日本大百科全書(ニッポニカ) 「中間的就労」の意味・わかりやすい解説
中間的就労
ちゅうかんてきしゅうろう
一般的な職業にすぐにはつけない人々に対し、生活保護費などを支給しながら、自立した日常生活や社会参加ができるように支援する就労訓練。福祉(生活保護)と労働(一般的就労)の中間的領域に位置し、働くための準備にあたることから、こうよばれる。中間就労、福祉的就労、半福祉半就労、支援つき就労などともいう。日本では、急増する生活保護費の抑制策の一つとして、生活保護受給者を社会復帰させ、普通に働けるようにする制度として関心を集めるようになった。北海道釧路(くしろ)市が2006年度(平成18)から国の補助を受け、生活保護受給者にいくつかの中間的就労の場を用意したほか、京都市も2013年1月に中間的就労の拠点を開設した。

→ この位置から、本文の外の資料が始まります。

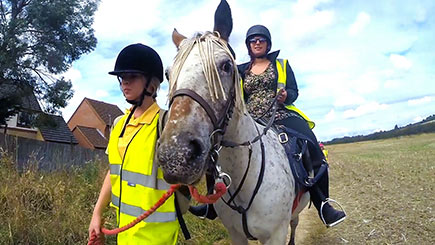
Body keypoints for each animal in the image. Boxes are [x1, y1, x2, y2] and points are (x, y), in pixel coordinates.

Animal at [157, 0, 310, 244]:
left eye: (226, 66)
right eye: (168, 74)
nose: (176, 156)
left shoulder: (276, 234)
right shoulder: (235, 233)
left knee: (295, 225)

中間的就労は、本人や家族の失業、疾病、障害、いじめ、家庭内暴力・虐待、引きこもりなどさまざまな要因から、長期失業、ニート、ホームレスなどに陥った人々を対象とする。生活保護費のほか、食事、賃金、交通費などを提供し、ボランティアなどの就労体験のほか、公園や福祉施設の清掃、リサイクル作業、農作業などの軽作業に従事してもらう。こうしたさまざまな就労機会を提供することで、段階的に生活のリズムを身につけ、社会とのつながりを取り戻し、一般就労に必要な社会的能力や知識の習得を促す。地方自治体がNPO(非営利組織)、社会福祉法人、営利企業(社会的企業)と連携し、中間的就労拠点や機会を提供するのが一般的である。生活困窮者を安価な単純労働力として使う「貧困ビジネス」に陥らないよう、地方自治体への専用相談窓口の開設や、公的認証制度、就労内容・報酬のチェック制度の導入が不可欠とされる。
海外では、イギリス、フランス、スウェーデン、オランダなどのヨーロッパ諸国やアメリカなどが、疾病や障害のある人々に「支援つき就労」策を提供している。